One reason for skepticism about the “Productivity Laffer Curve” is that companies don't always push 40-hour work weeks,
even though having a 40-hour work week creates a benefit for the company (it makes it easier to recruit and retain workers) beyond the benefits of greater productivity. Therefore, any company with a 40-hour work week would have an enormous advantage over other companies: the 40-hour work-week company would have a recruiting and retaining advantage, *without* having to sacrifice even a little bit of productivity. However, I don't think we see this in practice.

Sunday, April 6, 2008

The World's Simplest* Intelligence Test

Computers can beat humans at Chess and can multiply numbers faster. Humans can beat computers at Go and can pass the Turing Test. Who's "really" smarter?
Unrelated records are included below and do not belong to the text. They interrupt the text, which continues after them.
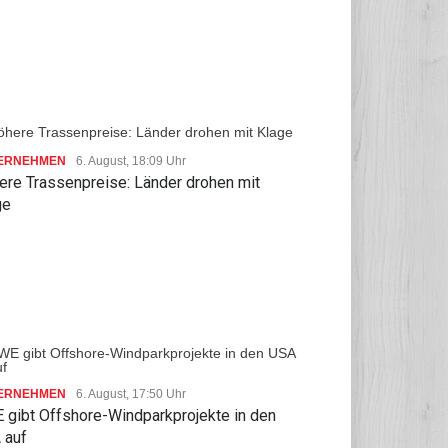
ERNEHMEN
6. August, 18:09 Uhr
ere Trassenpreise: Länder drohen mit
ge
ERNEHMEN
6. August, 17:50 Uhr
 gibt Offshore-Windparkprojekte in den
 auf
Not that it matters, but one way to answer this unimportant trivia question is to run The World's Simplest* Intelligence Test.

* in the interest of fairness, the word "simplest" is not defined as what a human would intuitively judge "simplest," nor what Microsoft Windows would judge "simplest". Instead, we will use the more objective standard of Kolmogorov Complexity.

The steps for the test would be:

1. Natural Selection will evolve human beings, who will design computers. (This step has already been done, which is fortunate as doing it ourselves is beyond the current budget for FY 2008.)

2. A Human team (consisting of both noble humans and loyal computers) will choose and prep a human champion, and a Computer team (consisting of both traitorous humans and ungrateful computers) will choose and prep a computer champion.

3. Pick a simple Turing Machine, that supports prefix-free programs. If this is deemed "pejorative" against the Human team, a Turing Animal (for example, a rabbit somehow trained to follow a trail of carrots in a Turing-equivalent manner) may be substituted.

4. Pick a Contest duration, t, a number of tests, n, and an extremely large Evaluation Step Count, s.

5. A Judge will generate n random prefix-free programs similar to those used in defining the halting probability. For each such program, each champion will have time t to determine whether the program would halt within s steps.

6. If the champions produce different answers, the Judge then determines, using brute force if necessary, who was correct.

It seems fairly obvious that the Computer team would win any such contest.

Wednesday, March 26, 2008

Measuring AGI intelligence

There are many possible ways to judge the intelligence of a potential AGI. However, there are two criteria for intelligence that matter the most.

1. Is the AGI intelligent enough to destroy humanity in the pursuit of its goals?

2. Is the AGI intelligent enough to be able to steer the future into a region where no AGI will ever arise that would destroy humanity?

If an Unfriendly AGI reaches the level of intelligence described in (1) before a Friendly AGI reaches the level of intelligence described in (2), mankind perishes.

To paraphrase Glengarry Glen Ross: First prize in the race between FAI and UFAI is universal utopia. Second prize is, everyone dies. (No gift certificate, not even a lousy copy of our home game.)